◆ **Work order**: Copy out exactly the lines spanning the line with "neck: (131, 102)" to the line with "left front paw: (510, 587)", inclusive, from the data underneath, with no pictures.

◆ **Keypoint text descriptions**:
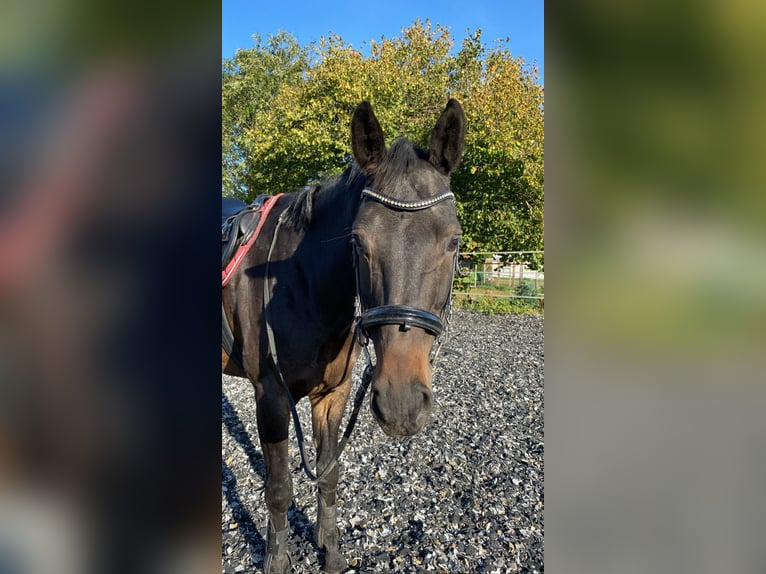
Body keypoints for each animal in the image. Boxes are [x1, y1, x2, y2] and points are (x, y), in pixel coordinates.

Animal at [222, 97, 468, 572]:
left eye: (453, 242)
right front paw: (277, 558)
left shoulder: (333, 393)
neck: (299, 285)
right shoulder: (271, 397)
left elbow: (328, 474)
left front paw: (330, 551)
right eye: (357, 242)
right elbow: (279, 488)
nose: (401, 405)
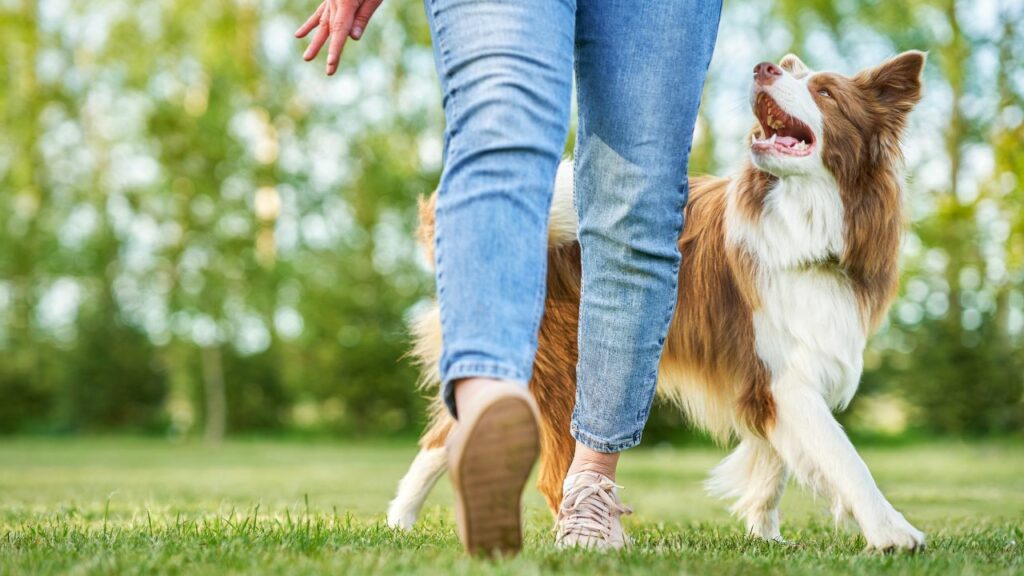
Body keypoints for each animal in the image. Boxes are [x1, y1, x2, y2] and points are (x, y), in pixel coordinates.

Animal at [385, 51, 929, 549]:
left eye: (826, 93)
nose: (764, 67)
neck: (805, 222)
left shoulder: (776, 372)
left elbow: (775, 463)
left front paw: (766, 535)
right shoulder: (783, 376)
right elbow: (843, 457)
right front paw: (893, 532)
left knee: (446, 435)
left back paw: (399, 521)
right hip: (559, 372)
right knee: (547, 472)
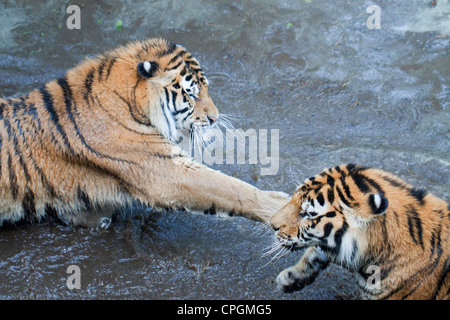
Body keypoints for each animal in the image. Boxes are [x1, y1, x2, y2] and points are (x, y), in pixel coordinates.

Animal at [0, 38, 288, 228]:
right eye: (192, 94)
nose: (215, 118)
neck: (131, 102)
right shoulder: (164, 170)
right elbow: (230, 188)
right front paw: (281, 206)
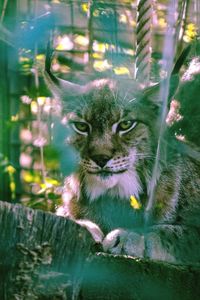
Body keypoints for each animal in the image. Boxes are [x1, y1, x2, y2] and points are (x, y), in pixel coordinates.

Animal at [44, 49, 200, 264]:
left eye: (126, 125)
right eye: (82, 126)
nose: (101, 158)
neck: (115, 194)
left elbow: (176, 232)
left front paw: (133, 236)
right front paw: (80, 223)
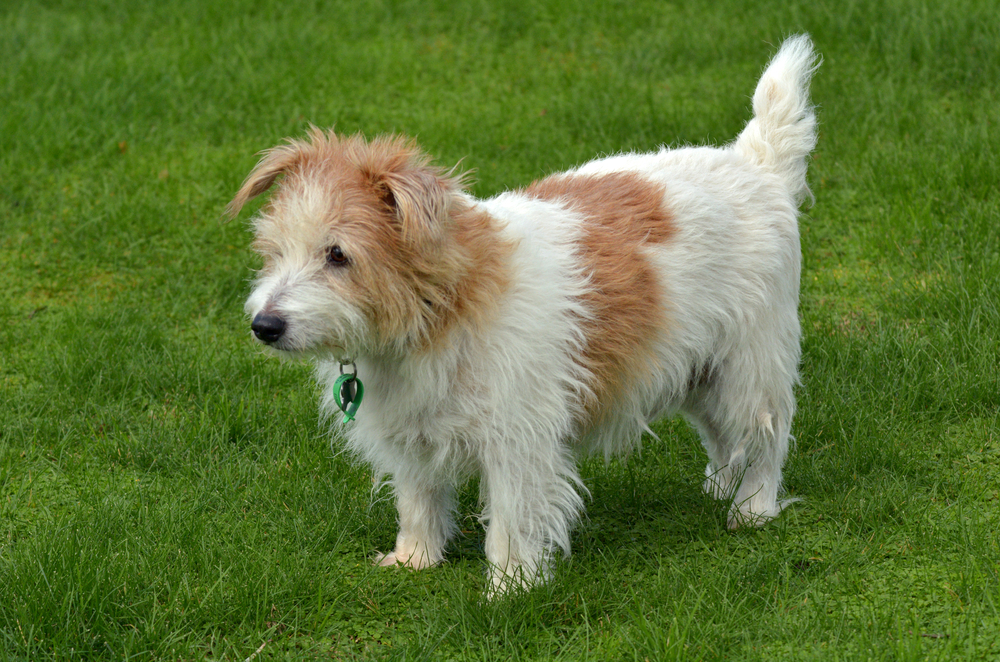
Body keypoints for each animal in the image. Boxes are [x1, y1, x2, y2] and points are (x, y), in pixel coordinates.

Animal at [229, 36, 820, 596]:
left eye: (338, 255)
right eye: (273, 252)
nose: (265, 327)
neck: (445, 307)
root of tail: (755, 165)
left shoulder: (518, 439)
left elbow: (512, 518)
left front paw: (510, 587)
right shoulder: (411, 432)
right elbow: (418, 498)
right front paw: (415, 559)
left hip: (750, 368)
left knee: (765, 438)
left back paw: (752, 509)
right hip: (700, 370)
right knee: (724, 437)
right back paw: (719, 487)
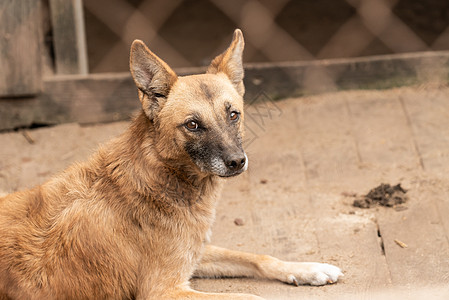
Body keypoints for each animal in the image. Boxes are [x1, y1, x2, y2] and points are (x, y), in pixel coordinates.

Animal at [0, 29, 342, 298]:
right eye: (192, 125)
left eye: (233, 114)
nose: (237, 162)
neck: (160, 177)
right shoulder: (165, 290)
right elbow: (249, 296)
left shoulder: (196, 255)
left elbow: (258, 256)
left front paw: (310, 269)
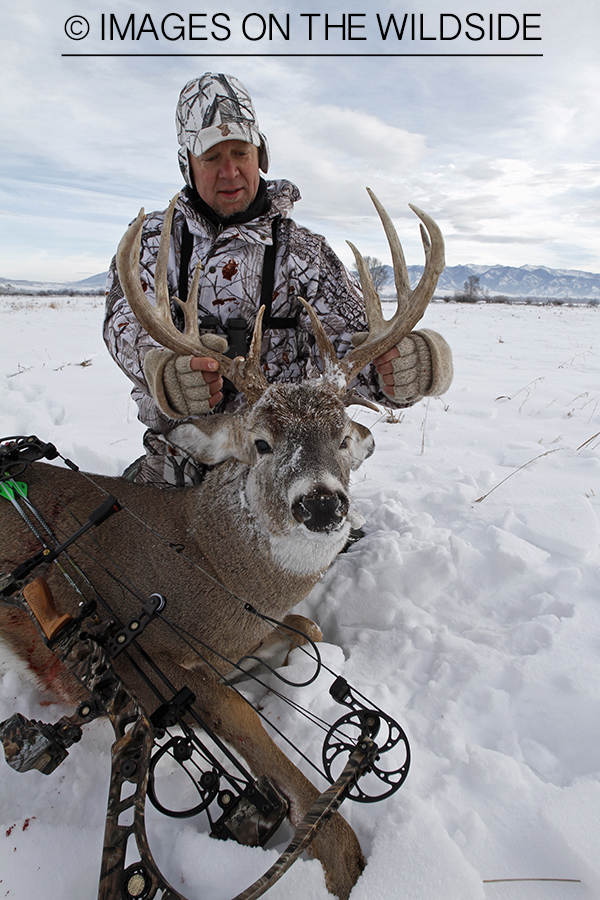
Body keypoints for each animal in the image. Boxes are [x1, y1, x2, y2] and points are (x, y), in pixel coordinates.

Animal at [0, 189, 444, 900]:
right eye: (260, 442)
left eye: (343, 438)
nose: (322, 504)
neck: (210, 563)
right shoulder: (151, 659)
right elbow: (258, 735)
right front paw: (346, 864)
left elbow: (310, 629)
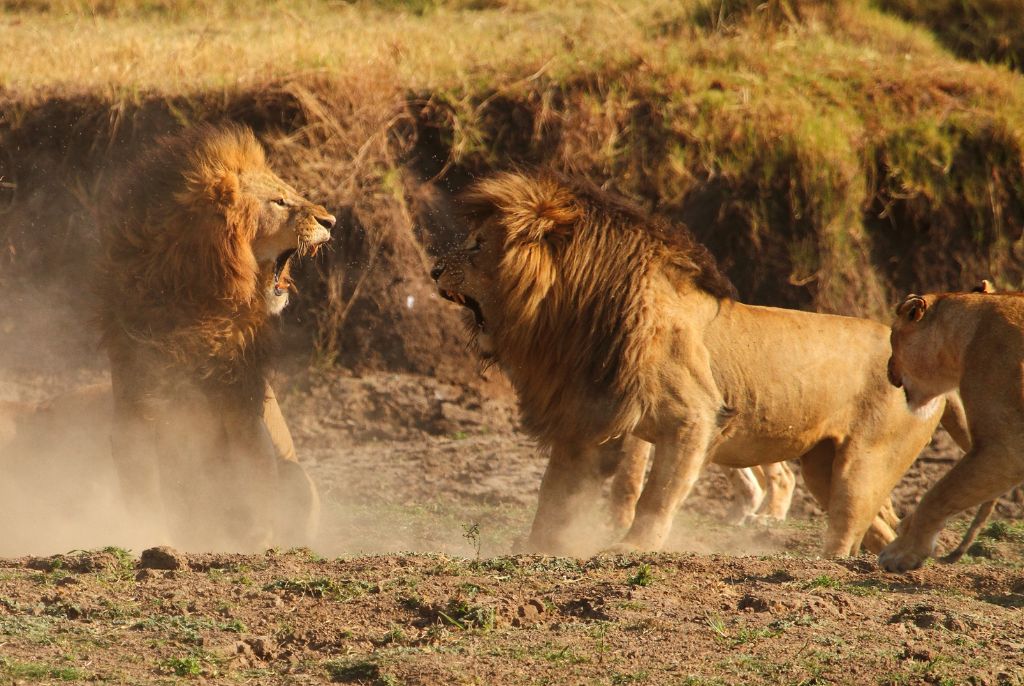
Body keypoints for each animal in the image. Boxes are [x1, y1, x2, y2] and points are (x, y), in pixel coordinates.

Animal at [97, 124, 333, 551]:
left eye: (289, 193)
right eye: (279, 202)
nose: (332, 220)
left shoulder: (242, 405)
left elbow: (252, 480)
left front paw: (252, 545)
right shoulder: (136, 406)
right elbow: (145, 491)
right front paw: (150, 537)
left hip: (298, 476)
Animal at [432, 170, 967, 557]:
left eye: (477, 245)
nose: (434, 269)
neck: (568, 317)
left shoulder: (694, 417)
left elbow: (657, 494)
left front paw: (629, 549)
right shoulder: (585, 418)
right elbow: (556, 491)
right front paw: (539, 546)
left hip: (864, 463)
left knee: (847, 527)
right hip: (824, 465)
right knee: (878, 527)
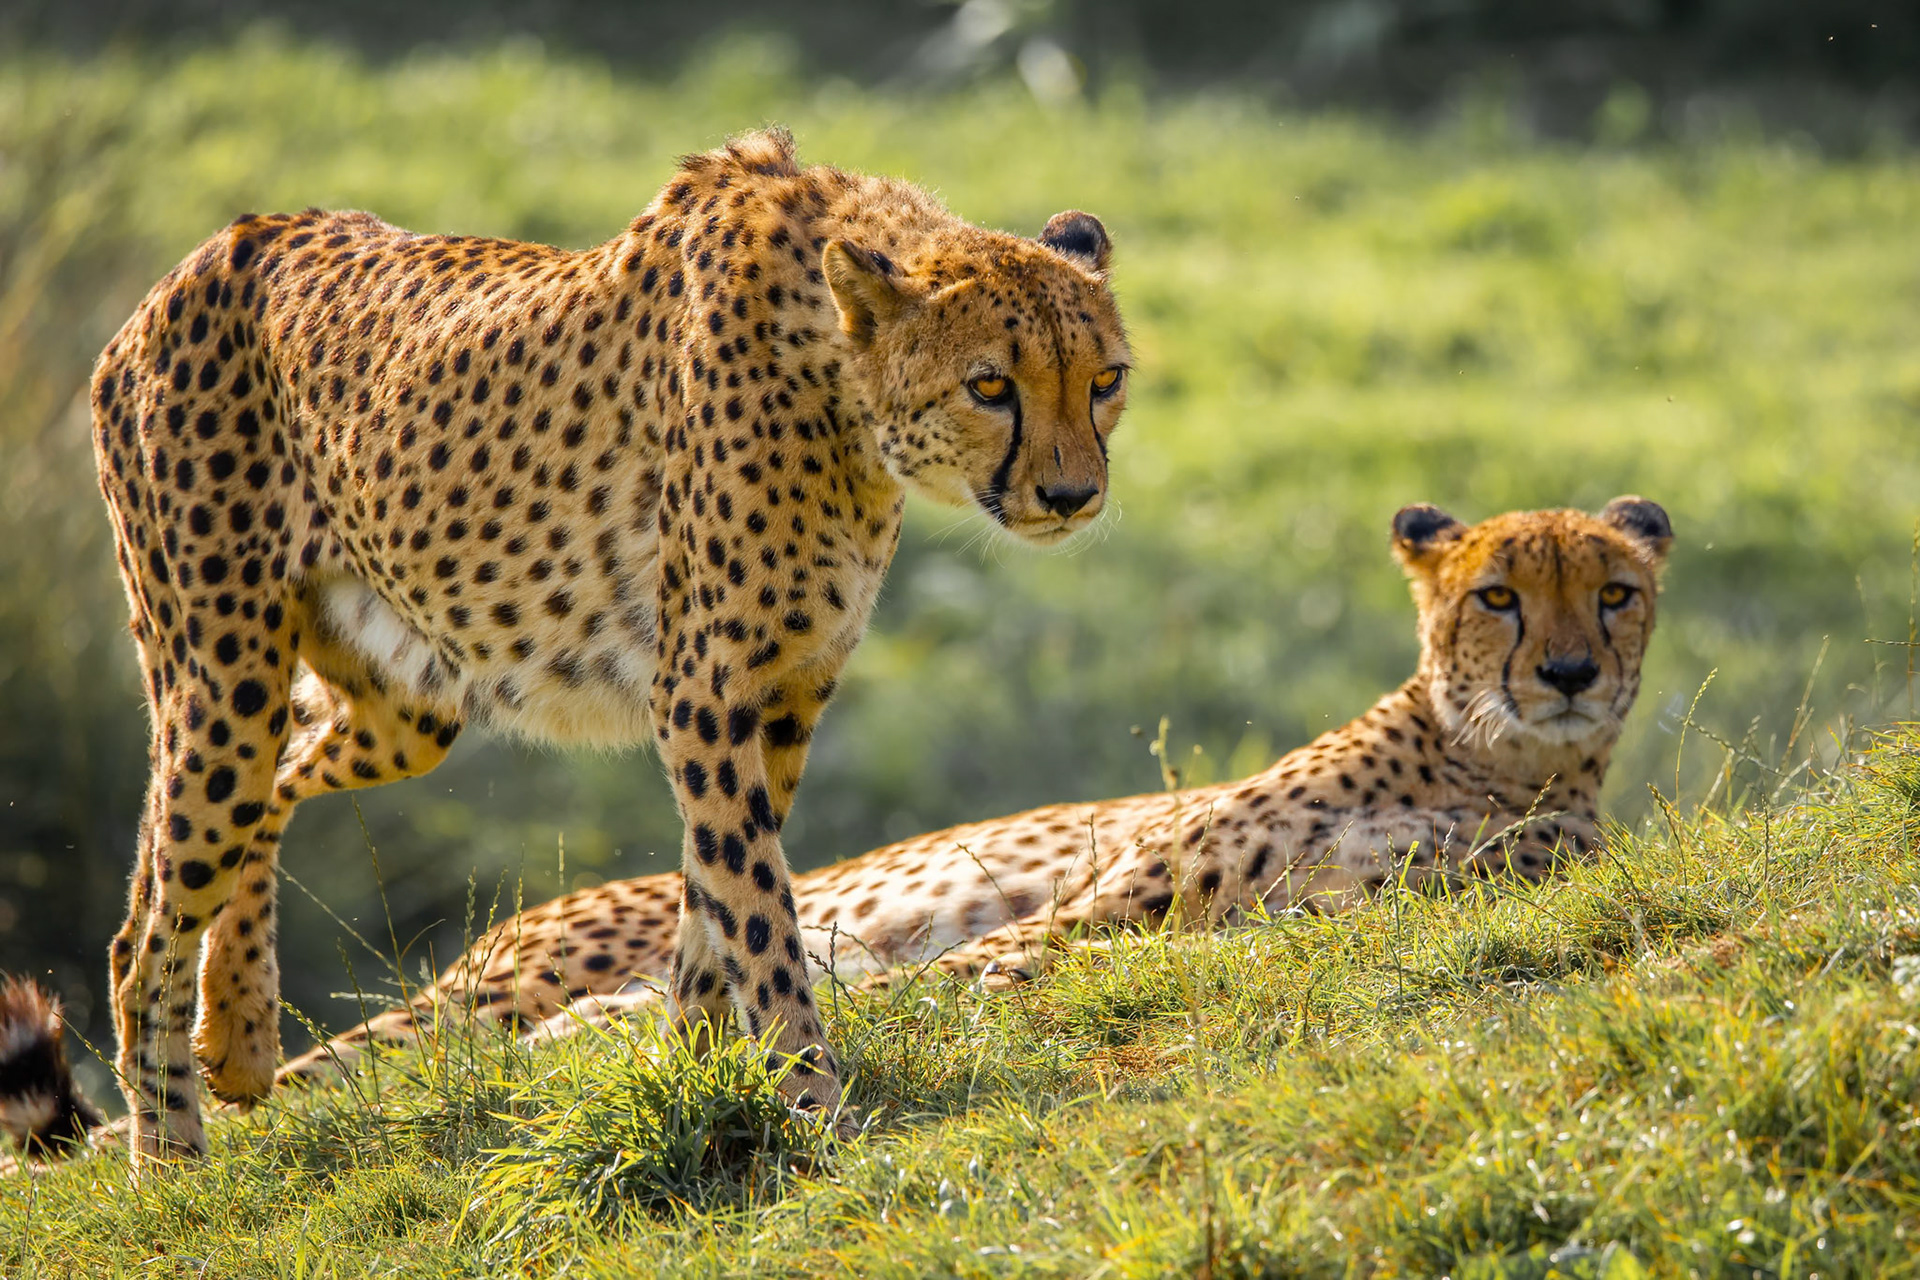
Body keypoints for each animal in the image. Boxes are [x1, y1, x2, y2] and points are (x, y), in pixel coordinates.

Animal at [83, 124, 1131, 1168]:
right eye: (989, 385)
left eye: (1106, 379)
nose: (1074, 496)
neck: (838, 378)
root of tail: (216, 248)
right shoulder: (704, 693)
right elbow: (759, 914)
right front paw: (812, 1108)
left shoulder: (783, 697)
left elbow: (713, 909)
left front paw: (700, 1075)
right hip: (222, 683)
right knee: (145, 928)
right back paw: (170, 1164)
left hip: (406, 709)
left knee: (270, 792)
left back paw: (240, 1035)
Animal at [254, 495, 1673, 1086]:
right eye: (1499, 594)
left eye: (1616, 591)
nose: (1567, 672)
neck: (1488, 754)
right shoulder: (1121, 897)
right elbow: (998, 958)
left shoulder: (1361, 899)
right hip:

◆ **Written reply**:
neck: (131, 102)
right shoulder: (164, 170)
right elbow: (230, 188)
right front paw: (281, 206)
Body keypoints for each animal in the image. Boxes are [x1, y1, x2, y2] and points are (x, y), in pixel coordinates.

Animal at [44, 49, 200, 264]:
left eye: (126, 125)
right eye: (82, 126)
nose: (101, 158)
neck: (115, 194)
left elbow: (176, 232)
left front paw: (133, 236)
right front paw: (80, 223)
Body keypoints for each animal in the image. Boxes are [x1, y1, x2, y2] and points are (x, y), in pixel coordinates.

Animal at [229, 36, 820, 596]:
left eye: (338, 255)
right eye: (273, 252)
nose: (265, 327)
neck: (445, 307)
root of tail: (755, 165)
left shoulder: (518, 439)
left elbow: (512, 518)
left front paw: (510, 587)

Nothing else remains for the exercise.